===== RECORDS FOR THE EXERCISE

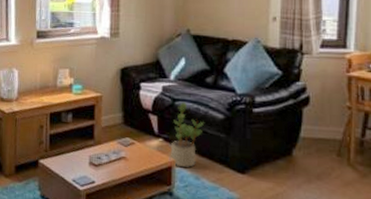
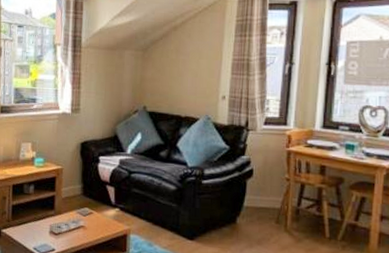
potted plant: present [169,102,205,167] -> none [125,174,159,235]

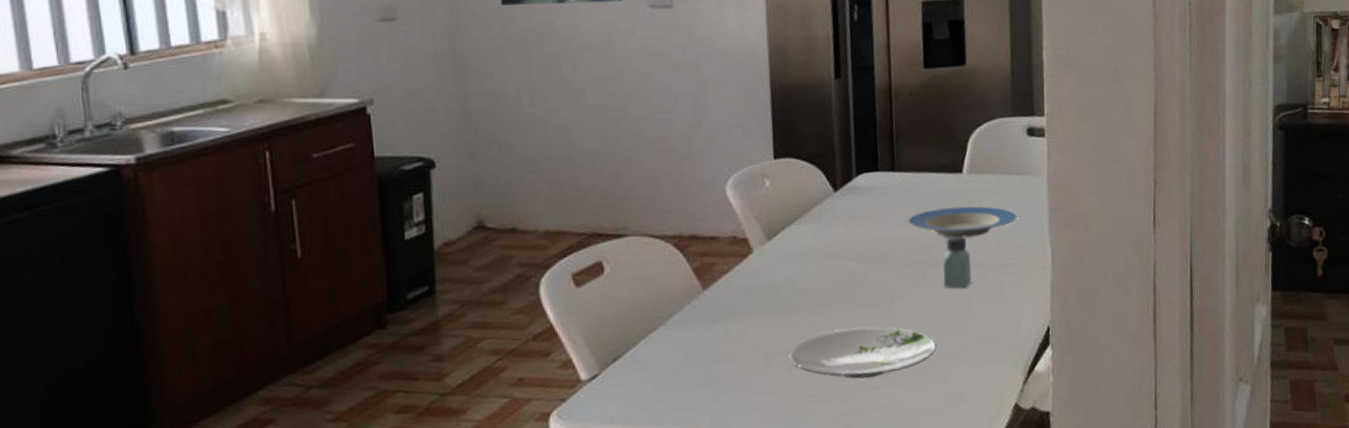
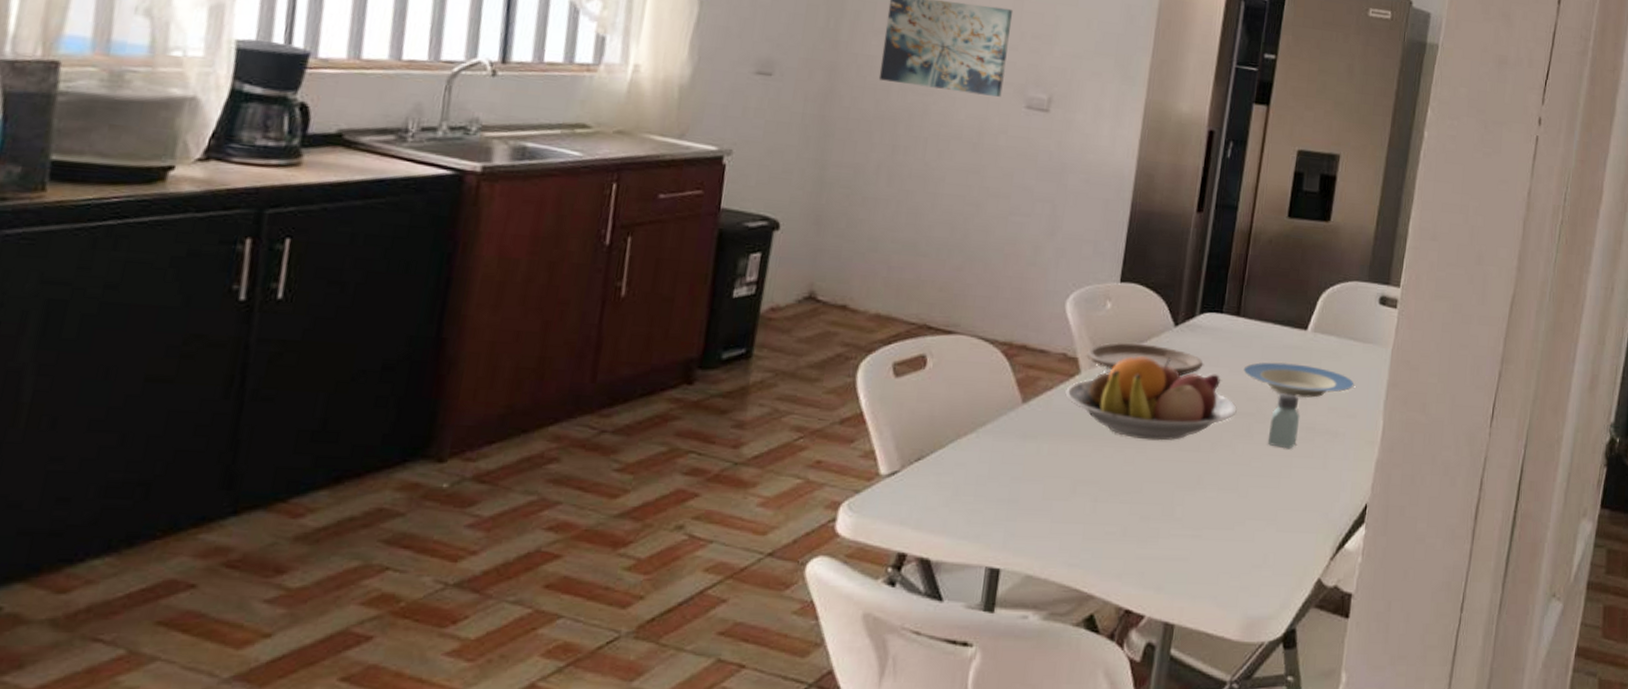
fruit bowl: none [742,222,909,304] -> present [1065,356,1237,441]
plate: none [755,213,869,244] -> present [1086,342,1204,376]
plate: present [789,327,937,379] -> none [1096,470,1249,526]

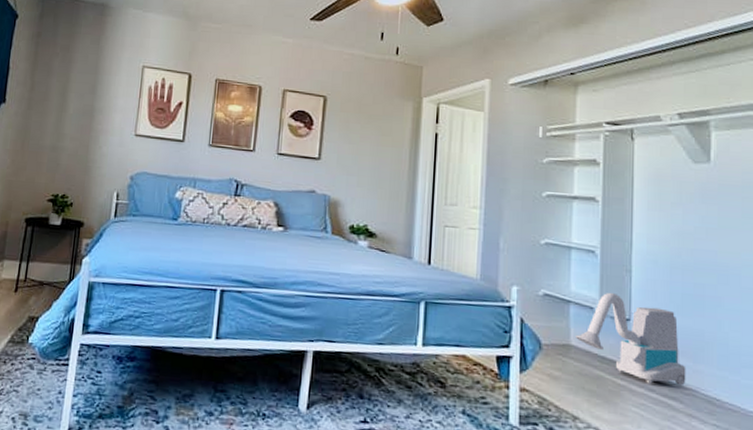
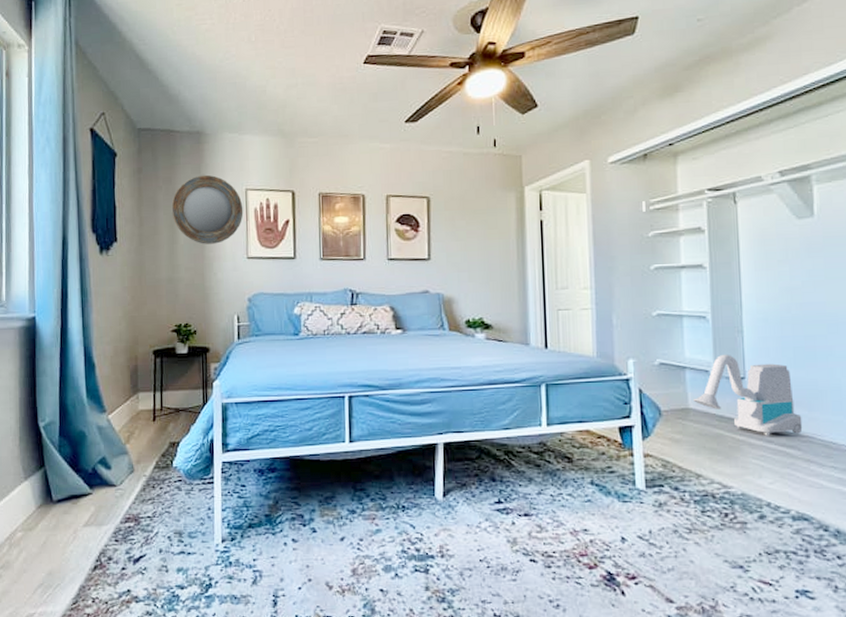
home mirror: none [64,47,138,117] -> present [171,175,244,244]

==========
===== RECORDS FOR THE EXERCISE

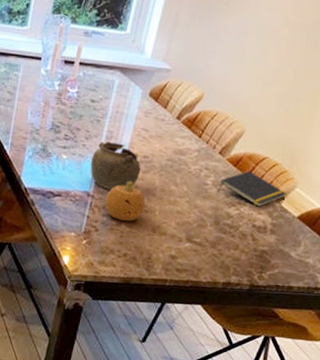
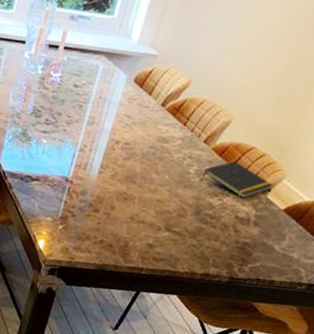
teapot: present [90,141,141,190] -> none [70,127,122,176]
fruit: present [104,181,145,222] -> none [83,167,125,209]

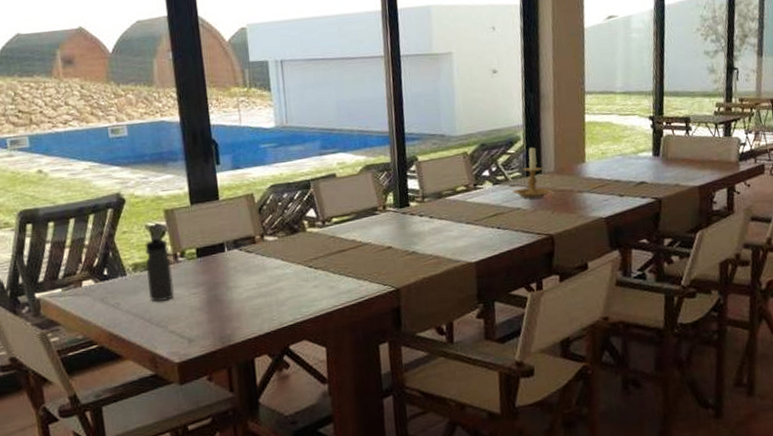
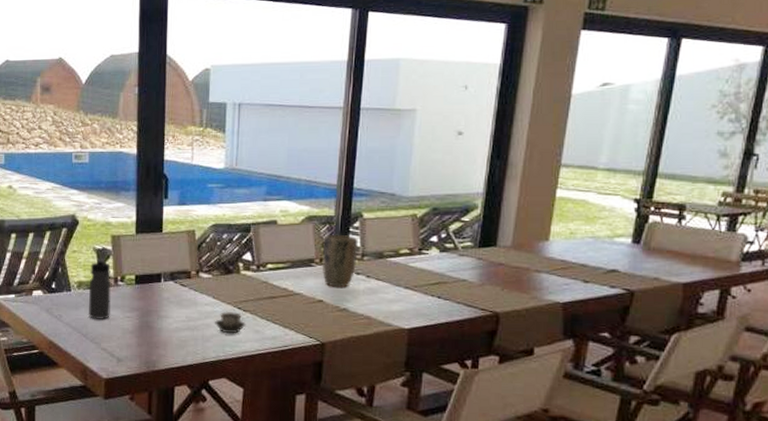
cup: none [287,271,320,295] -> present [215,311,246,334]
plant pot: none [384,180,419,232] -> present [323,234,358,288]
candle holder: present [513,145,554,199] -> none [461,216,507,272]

==========

* ASSIGNED TASK
Would you copy out, exactly and with no pictures, only the lines above from the one that contains "plate: present [789,327,937,379]" through the one that contains "home mirror: none"?

* ANSWER SECTION
plate: present [789,327,937,379] -> none [1096,470,1249,526]

home mirror: none [64,47,138,117] -> present [171,175,244,244]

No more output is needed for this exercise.